LIFE can be challenging when you are paralysed from the neck down and just about every move you make is in a wheelchair.
So it was with intense feelings of fear and excitement, and a stubborn determination not to let my disability hinder me, that I set off to visit one of the seven wonders of the natural world, the Great Barrier Reef.
Supported by an entourage of carers and a minibus load of equipment, I made sure I was ready for the drive to the Melbourne Airport, the obligatory two hours ahead of most able bodied passengers. This allowed me the extra time required to check-in the wheelchair that is my constant companion and the essential gear that travels with me.
As usual, I had to swap 'Old Faithful', my regular wheelchair, for a slim line model that negotiates the plane's narrow aisles, before my carers hoisted me into my seat for the flight to Cairns.
Sandwiched between Cattle class seats that resembled a vice squeezing me into submission, I toughed it out for an endless three and a half hours before our flight touched down. After collecting a clapped-out 1980s van from the only car hire firm in town with a wheelchair-friendly vehicle, I was ready for action.
We spent two days acclimatising, counting sun-baking crocodiles along river banks and enjoying treetop views of the famous Daintree Rainforest from gondolas dangling high over leafy canopies. But this was just a tropical warm-up for the main event – snorkelling on the Great Barrier Reef, which I had been hanging out for since leaving home in Kensington.
The big day arrived. A beautiful 32ºC, bright blue sky and not a breath of wind, perfect conditions for snorkelling. With two carers, I arrived at Cairns Reef Fleet Terminal to board the tour boat that would take us to the reef.
We spent two hours cruising past tropical islands before reaching the big pontoon floating in the tourist heart of the reef. Now it was early afternoon and time to experience snorkelling.
This was the moment I had been longing for, yet suddenly my heart began pounding, I felt a surge of adrenalin, and an overwhelming feeling of panic. I was scared. I had never done anything like this before.
My mind was racing like a Formula One Ferrari. Frantic little voices in my head kept screeching: “What if something goes wrong? What if sea water gets past the tracheostomy tube I use to breathe, fills up my lungs and I drown? What if the people carrying me, drop me and I sink to the ocean bed? What if the phrenic nerve pacer, the machine that helps me breathe, stops working underwater and I suffocate? What if? What if...?
Snorkelling in the ocean for the first time can be scary for anyone and for different reasons, so let me put this into context.
In 1986 my life changed forever when I was just six years old and a car accident left me paralysed from the neck down, and unable to breathe without assistance. Since then, I have survived with artificial ventilation and 24 hour attendant care. The risk for anyone like me snorkelling is enormous. So this holiday adventure was fraught with danger. Anything and everything could go wrong.
Every precaution was taken to ensure nothing went awry. The stoma (opening in my neck) was tightly sealed with medical dressings and tape to prevent sea water pouring in and drowning me. My phrenic nerve pacer was placed in a tightly sealed Esky to prevent water rendering it useless and cutting off my air supply.
Finally, I was fitted out in a bright red wetsuit and face mask, so my skin and eyes would not be exposed to salt water and a snorkel, which I think was all but useless, as a way of breathing underwater.

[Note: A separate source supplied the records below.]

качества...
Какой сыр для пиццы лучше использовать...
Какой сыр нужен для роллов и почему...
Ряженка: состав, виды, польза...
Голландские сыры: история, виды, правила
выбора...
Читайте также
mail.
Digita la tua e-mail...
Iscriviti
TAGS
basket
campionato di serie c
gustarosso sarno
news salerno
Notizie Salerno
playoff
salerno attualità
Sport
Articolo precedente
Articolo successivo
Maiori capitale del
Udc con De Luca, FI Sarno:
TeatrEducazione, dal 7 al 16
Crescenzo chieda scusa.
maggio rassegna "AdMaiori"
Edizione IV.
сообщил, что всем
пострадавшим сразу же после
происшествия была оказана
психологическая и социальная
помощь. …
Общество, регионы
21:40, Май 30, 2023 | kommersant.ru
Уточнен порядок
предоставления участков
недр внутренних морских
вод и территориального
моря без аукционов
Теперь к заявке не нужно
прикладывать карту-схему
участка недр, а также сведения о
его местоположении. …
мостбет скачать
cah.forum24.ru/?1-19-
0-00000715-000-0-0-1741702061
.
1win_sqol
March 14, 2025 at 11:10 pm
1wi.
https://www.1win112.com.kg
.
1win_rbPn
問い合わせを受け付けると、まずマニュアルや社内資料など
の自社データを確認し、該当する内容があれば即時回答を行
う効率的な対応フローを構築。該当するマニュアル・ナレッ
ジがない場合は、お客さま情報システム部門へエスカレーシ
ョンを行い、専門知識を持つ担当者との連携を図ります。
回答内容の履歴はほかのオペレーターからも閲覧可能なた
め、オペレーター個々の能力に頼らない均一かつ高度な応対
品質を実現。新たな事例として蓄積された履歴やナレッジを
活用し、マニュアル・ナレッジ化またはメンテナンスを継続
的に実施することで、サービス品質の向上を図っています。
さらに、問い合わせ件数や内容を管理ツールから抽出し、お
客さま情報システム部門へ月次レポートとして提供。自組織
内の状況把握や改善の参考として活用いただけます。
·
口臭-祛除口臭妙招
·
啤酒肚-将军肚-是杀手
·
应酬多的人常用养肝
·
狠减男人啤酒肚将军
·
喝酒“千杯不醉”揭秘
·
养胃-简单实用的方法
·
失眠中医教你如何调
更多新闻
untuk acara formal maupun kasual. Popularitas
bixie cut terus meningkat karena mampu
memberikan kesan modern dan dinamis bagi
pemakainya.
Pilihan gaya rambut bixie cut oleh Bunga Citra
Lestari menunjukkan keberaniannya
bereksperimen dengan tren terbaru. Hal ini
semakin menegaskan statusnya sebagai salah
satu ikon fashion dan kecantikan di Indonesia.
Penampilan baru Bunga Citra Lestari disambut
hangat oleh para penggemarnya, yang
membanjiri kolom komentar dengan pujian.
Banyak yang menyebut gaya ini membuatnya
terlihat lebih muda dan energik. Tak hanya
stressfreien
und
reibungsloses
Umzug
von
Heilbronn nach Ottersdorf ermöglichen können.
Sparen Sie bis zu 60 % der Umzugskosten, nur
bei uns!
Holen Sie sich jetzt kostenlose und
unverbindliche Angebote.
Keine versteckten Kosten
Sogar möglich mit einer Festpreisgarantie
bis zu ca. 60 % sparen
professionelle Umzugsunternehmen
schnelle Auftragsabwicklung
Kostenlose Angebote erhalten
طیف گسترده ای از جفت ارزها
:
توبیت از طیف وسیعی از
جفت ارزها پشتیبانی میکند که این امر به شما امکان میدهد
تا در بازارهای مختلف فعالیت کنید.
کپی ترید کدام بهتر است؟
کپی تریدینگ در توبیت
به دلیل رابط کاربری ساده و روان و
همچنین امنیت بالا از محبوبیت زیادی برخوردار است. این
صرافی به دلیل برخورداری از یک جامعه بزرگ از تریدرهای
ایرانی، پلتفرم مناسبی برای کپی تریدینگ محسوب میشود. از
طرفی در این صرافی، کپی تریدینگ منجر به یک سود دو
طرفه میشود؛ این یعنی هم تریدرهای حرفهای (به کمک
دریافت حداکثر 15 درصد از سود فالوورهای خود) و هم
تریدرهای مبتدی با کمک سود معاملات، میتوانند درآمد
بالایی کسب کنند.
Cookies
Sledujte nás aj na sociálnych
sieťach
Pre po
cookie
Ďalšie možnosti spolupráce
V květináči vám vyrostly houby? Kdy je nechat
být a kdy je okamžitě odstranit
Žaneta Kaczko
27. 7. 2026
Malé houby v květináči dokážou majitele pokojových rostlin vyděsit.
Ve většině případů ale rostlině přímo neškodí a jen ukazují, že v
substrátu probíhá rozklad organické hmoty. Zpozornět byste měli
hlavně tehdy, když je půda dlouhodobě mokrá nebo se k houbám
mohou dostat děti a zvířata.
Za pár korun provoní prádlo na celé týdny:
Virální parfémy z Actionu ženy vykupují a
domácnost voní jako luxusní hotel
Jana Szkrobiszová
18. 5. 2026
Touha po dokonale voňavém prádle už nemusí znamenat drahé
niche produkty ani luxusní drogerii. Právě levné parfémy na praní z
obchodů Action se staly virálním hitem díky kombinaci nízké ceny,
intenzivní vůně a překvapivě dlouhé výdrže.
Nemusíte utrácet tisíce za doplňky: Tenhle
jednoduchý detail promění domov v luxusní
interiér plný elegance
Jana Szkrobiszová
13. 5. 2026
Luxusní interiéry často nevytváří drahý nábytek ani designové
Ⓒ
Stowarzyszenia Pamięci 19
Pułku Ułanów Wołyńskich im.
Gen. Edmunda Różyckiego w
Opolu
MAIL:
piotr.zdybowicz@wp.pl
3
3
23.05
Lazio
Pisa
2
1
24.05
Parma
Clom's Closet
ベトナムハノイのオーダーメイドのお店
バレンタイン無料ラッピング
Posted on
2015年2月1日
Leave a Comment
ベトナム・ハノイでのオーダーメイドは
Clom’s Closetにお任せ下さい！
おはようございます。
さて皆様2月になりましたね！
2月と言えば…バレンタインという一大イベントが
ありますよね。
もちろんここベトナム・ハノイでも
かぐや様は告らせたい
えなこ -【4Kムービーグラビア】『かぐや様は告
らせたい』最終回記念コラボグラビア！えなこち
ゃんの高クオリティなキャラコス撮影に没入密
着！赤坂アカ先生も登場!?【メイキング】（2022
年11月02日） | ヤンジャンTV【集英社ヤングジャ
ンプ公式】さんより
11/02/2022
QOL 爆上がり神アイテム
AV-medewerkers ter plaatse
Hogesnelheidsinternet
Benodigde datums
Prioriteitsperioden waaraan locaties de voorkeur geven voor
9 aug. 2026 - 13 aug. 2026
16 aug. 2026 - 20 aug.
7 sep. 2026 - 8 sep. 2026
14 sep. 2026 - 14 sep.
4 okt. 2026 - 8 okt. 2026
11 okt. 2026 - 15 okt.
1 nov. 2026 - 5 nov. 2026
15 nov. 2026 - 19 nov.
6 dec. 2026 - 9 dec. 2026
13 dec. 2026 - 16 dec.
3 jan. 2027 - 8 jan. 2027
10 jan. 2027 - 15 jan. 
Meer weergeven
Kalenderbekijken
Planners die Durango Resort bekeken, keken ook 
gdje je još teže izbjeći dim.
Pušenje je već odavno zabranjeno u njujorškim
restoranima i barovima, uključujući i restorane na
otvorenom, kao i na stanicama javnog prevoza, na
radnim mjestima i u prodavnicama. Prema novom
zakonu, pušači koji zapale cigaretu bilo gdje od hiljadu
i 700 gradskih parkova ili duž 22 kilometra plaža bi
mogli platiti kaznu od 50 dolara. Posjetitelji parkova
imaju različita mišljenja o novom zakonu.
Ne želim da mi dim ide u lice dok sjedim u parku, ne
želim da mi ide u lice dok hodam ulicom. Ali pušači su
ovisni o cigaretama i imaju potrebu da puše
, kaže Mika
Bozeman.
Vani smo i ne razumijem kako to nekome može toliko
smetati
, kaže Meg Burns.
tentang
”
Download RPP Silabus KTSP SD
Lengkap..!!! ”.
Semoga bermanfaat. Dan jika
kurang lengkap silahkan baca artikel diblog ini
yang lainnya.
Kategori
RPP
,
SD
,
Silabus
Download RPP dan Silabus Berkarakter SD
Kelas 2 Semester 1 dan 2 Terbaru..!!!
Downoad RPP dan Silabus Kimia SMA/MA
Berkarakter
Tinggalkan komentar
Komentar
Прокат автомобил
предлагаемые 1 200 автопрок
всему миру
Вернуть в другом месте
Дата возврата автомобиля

My time had come, or had it? My inner being was shaking like a leaf. Scared beyond reason, I pondered whether I could survive squillions of litres of seawater entering my lungs, or how on earth the dressings and sticky tape protecting my tracheostomy tube could withstand the pressure from that volume of water.
Too late, I was on my way. Four crew members from the day tour boat and two of my nurse attendants helped lift me down the steel steps and on to the snorkelling platform on the pontoon.
"The first time my head was dunked under, I coughed, spluttered and gasped in terror. It was bloody torture. If my body could verbalise, it was screaming in protest! It, nor I knew what was going on."
I sat anxiously on this precipice – the last link with life as I knew it, before taking the terrifying plunge into the great unknown and a seemingly bottomless chasm. The sheer magnitude of so much water making me feel even more vulnerable; like I could be swallowed up!
Lowered into this submarine environment by six tightly gripping helpers, with only my head and the Esky carrying my breathing lifeline above water, I found my face only centimetres from an alluring, bright blue abyss. This was it, the point of no return, or so I thought.
The first time my head was dunked under, I coughed, spluttered and gasped in terror. It was bloody torture. If my body could verbalise, it was screaming in protest! It, nor I knew what was going on. Two, three, four more deliberate dunkings – I lost count after that – and, as if by magic, I felt myself beginning to acclimatise and surrender to the underwater world of calm and serenity I suddenly found myself in. Nirvana, I couldn't get enough of it!
All of a sudden I was feeling a sense of being at one with this awesome, living, breathing environment. My fear soon dissolved among the shoals of brightly coloured tropical fish and spectacularly fluorescent coral that is the Great Barrier Reef. I was living and breathing this moment.
I will definitely have to do it all again.